Monday evening Tony and I were sitting outside chatting about our days when I enthusiastically shared with him the description of a handicap van I saw in a hospital parking lot. We’re looking to upgrade to an even larger handicap van/truck/bus/semi-truck in order to transport our whole family once Teddy gets his wheelchair in the next year. The van I saw looked no bigger than our current 15 passenger, but somehow seemed to have enough interior room to fit more than one wheelchair plus bench seating. I pressed my face against the tinted windows of the van and admired the lack of crumbs.
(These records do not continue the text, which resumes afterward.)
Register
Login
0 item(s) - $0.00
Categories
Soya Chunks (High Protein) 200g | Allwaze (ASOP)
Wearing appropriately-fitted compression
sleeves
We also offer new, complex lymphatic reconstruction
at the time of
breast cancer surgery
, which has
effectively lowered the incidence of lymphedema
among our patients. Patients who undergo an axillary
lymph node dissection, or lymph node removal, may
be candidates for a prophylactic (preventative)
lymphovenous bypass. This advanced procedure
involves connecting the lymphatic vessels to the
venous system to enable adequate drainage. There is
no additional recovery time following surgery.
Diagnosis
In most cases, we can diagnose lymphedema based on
I mentioned to Tony that the company decal on the back said ‘Turtle Top”. I was going on and on about the swank interior of the Turtle Top when Tony interrupted me with a laugh and asked “What’s it called again?” “TURTLE TOP!” I said, exasperated that he seemed oblivious to the elegance of the Kardashian of handicap transportation. “Oh, I thought you said plop, turtle plop. Heh, heh. Hey, check me out in my new Turtle Plop. Let’s all go for a ride in the Plopper!”
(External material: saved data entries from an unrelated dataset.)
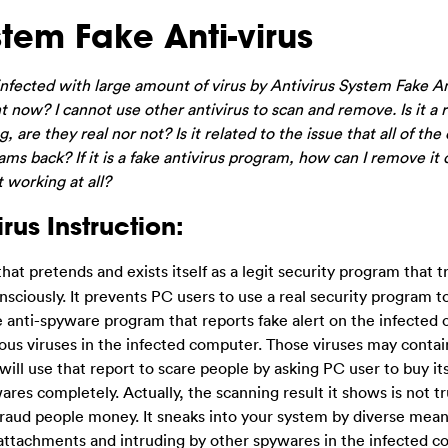
tem Fake Anti-virus
fected with large amount of virus by Antivirus System Fake Ant
 now? I cannot use other antivirus to scan and remove. Is it a r
, are they real nor not? Is it related to the issue that all of the
ms back? If it is a fake antivirus program, how can I remove it
 working at all?
rus Instruction:
 that pretends and exists itself as a legit security program that 
ciously. It prevents PC users to use a real security program t
ake anti-spyware program that reports fake alert on the infected
ous viruses in the infected computer. Those viruses may contai
ll use that report to scare people by asking PC user to buy its 
ares completely. Actually, the scanning result it shows is not tru
o fraud people money. It sneaks into your system by diverse mea
l attachments and intruding by other spywares in the infected c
Today I get an email entitled simply ‘the plopper’ which links to the manufacturer’s site complete with specs and floor plans. And while I’m still in love with the vehicle (it really would be great for our family in the long run) I know that purchasing one would result in years of jokes about ‘the family plopper.’ Tony’s already committed to getting the name painted on the side. Heck, even if we don’t buy this brand, I know the likelihood of any future vehicle being christened ‘The Plopper’ is almost a sure thing. Hug your swaggerwagons tight tonight ladies; you never know when something more sinister might come along.